Looks like most posters want a single payer universal health care system. Pew Research Institute finds similar %

But we don't have universal health insurance. Instead we have this outrageous mess of high insurance and medical costs, insurance corporations that won't take risks, pharmaceutical corporations that won't negotiate, companies using religion to determine coverage, 26 million uninsured, employers large and small unfairly tasked with providing insurance companies with high profits, and abysmal national health statistics.

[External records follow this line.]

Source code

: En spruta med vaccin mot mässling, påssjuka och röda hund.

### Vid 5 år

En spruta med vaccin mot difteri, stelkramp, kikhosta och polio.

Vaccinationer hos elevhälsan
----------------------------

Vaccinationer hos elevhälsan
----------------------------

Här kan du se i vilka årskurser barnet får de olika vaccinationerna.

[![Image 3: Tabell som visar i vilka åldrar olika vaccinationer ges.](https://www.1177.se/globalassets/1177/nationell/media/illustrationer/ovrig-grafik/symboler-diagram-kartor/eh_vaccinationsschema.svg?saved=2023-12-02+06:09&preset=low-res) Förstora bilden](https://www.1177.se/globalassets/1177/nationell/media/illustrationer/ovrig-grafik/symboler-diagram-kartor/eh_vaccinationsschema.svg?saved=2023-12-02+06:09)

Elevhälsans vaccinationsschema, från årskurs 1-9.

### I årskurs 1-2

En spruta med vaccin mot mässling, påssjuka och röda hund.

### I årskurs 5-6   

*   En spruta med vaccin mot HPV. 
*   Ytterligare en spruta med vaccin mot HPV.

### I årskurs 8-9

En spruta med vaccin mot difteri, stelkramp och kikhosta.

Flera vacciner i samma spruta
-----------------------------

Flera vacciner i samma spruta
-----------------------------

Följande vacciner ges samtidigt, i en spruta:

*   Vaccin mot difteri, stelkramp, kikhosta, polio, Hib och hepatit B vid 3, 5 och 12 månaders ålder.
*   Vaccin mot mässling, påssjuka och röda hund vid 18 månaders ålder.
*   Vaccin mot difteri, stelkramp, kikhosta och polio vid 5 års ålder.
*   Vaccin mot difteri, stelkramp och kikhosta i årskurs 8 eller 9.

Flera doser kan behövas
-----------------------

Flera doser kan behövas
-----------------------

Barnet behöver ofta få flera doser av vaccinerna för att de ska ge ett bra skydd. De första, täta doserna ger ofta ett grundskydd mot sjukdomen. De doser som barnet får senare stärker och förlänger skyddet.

So what happens to candidates in the time between election when they say they will represent our needs in Congress and the next session of a new Congress that causes elected Senators and Representatives to completely forget what the public wants?
 
Could you give us a few details on why you feel the way you do?
Because I am old and wise enough to work out the stupidity of the concept of "single payer", a system that would not work in the US, we cannot afford it, and it would simply lead to government rationing of healthcare as it has in any other nation that operates under a single payer system.
 
Just a temperature check on how Americans feel about single-payer universal health care.


They should.

Canadians live longer, have a higher standard of living and no one goes bankrupt trying to pay for a heart transplant.

In fact, with our system, and its easy access, heart disease is usually detected early as was my case.
 
Looks like most posters want a single payer universal health care system. Pew Research Institute finds similar %

But we don't have universal health insurance. Instead we have this outrageous mess of high insurance and medical costs, insurance corporations that won't take risks, pharmaceutical corporations that won't negotiate, companies using religion to determine coverage, 26 million uninsured, employers large and small unfairly tasked with providing insurance companies with high profits, and abysmal national health statistics.

So what happens to candidates in the time between election when they say they will represent our needs in Congress and the next session of a new Congress that causes elected Senators and Representatives to completely forget what the public wants?

OK, but when they come up with nonsense like H.R. 676 (M4A), it’s no surprise that it won’t pass.